Research experience
A Quarter at Stanford
In 2024, I spent a quarter at Stanford University as a Visiting Student Researcher in Benjamin Van Roy’s group. I had gone there mainly to finish what later became my chaining paper on linear bandits, and the visit turned out to mark a useful moment in my PhD: one project was coming to an end, and another was beginning.
The quarter was very helpful for the chaining work. More importantly perhaps, it was also there, with encouragement from the group, that I started thinking more seriously about a conjecture on logistic bandits. At the time it was still just a difficult question sitting in the background, but Stanford was where I began treating it as a problem worth attacking properly. Looking back, the visit sits quite neatly in my thesis: it helped me finish one line of work and begin another.

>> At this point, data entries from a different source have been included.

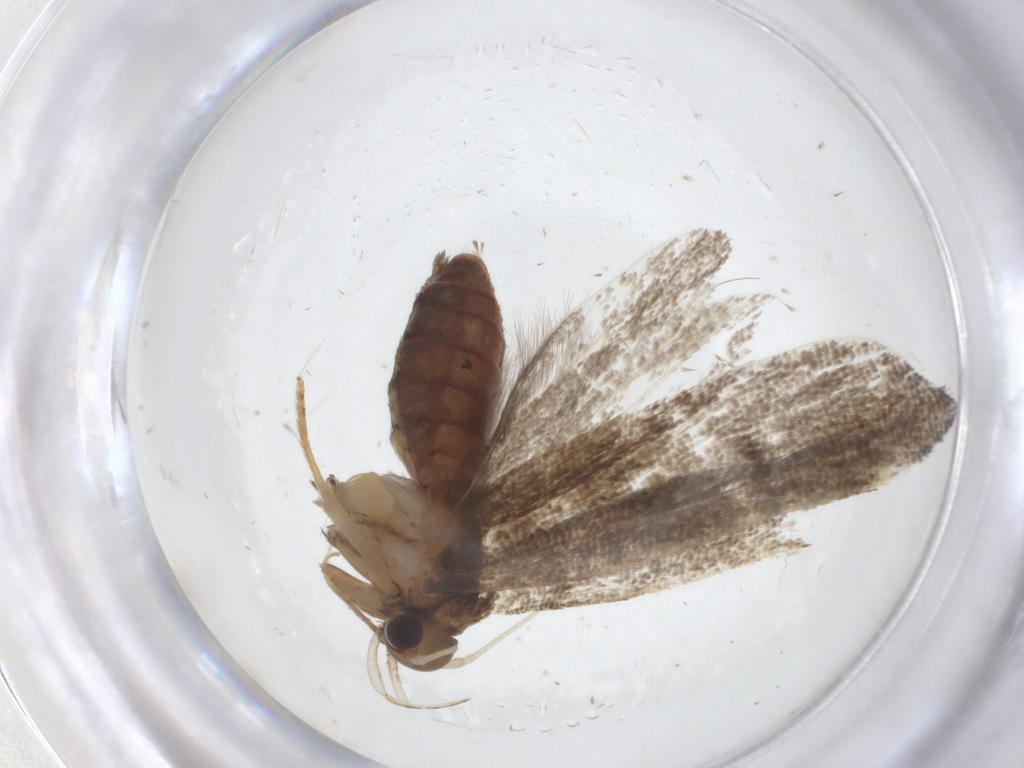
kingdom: Animalia
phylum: Arthropoda
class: Insecta
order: Lepidoptera
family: Lecithoceridae
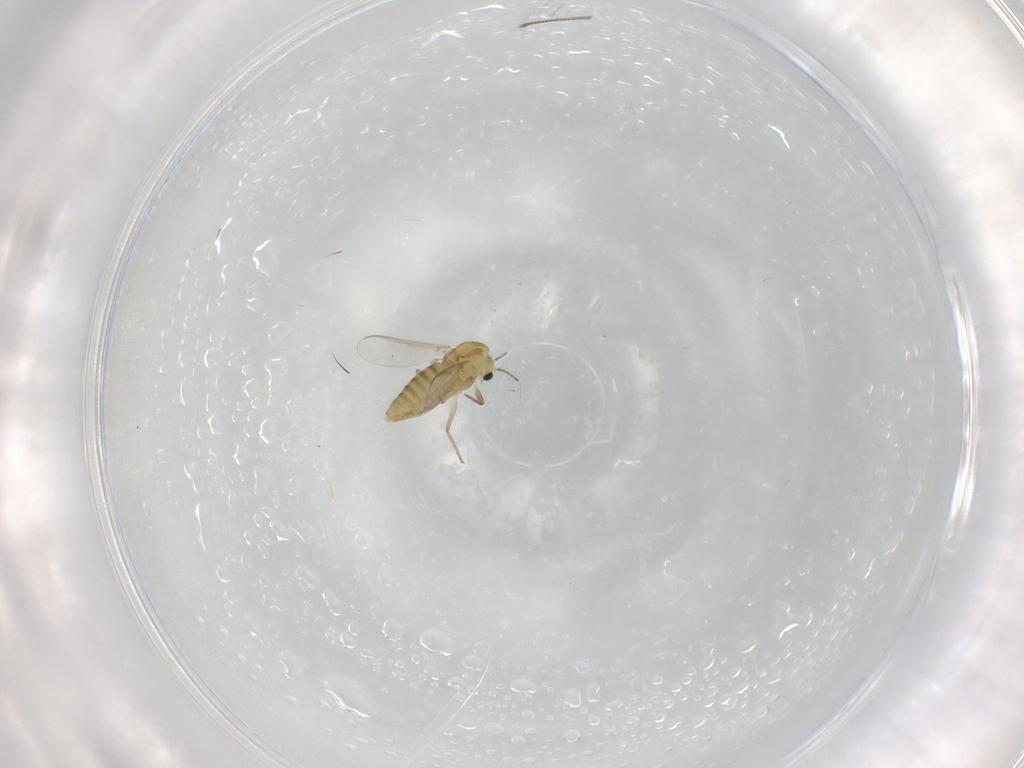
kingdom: Animalia
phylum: Arthropoda
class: Insecta
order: Diptera
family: Chironomidae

I liked the atmosphere in the group very much. It was a serious research environment, but also a generous one, and I am grateful to Ben, Hong Jun Jeon, Saurabh Kumar, Yifan Zhu, Wanqiao Xu, Anmol Kagrecha, and Henrik Marklund for making me feel welcome from the beginning. One thing I appreciated especially in discussions with Ben was his sense of the bigger picture. During a PhD it is easy to get lost in local technical difficulties; it is less easy to keep in view which questions are actually worth pursuing and why.
Stanford also offered the pleasant luxury of being able to attend excellent courses while continuing my own research. I took Stephen Boyd’s course on convex optimization, followed Ben Van Roy’s reinforcement learning class, and attended some lectures from his new course on alignment. Outside work, I quickly developed a few simple routines: long days in the office, rather a lot of Coca-Cola from Bytes Café, and regular stops at Treehouse for comfort food after work.
Another part of the quarter that I enjoyed a great deal was how naturally research life coexisted with sport and being outside. I joined coffee rides with the Stanford cycling group and trained and raced with the Stanford Running Club, coached by Ernest Lee. I felt very welcome there from the start, and as a pleasant bonus I ended up setting the club record over 5000m during the quarter.
The stay also included a number of trips. I went to San Diego for ALT, attended ITW, and used weekends and breaks to see more of California: Highway 1, the coast north of San Francisco, Joshua Tree, the redwood forests, and Yosemite. These things sat naturally alongside the research rather than apart from it; together they made the whole period feel larger than a simple visit abroad for work.
I was also lucky that my then fiancée, now wife, could be in California with me during the visit while working remotely. Sharing that time made the whole period more meaningful, and many of my best memories from the quarter are tied not only to the research, but also to the life we had there for a few months.
Looking back, Stanford was one of the highlights of my PhD. It was a quarter of research, classes, running, cycling, conferences, road trips, and many useful conversations. It helped me make progress on one paper, gave me the push to start another line of work, and remains one of the periods of my PhD I think back on most often.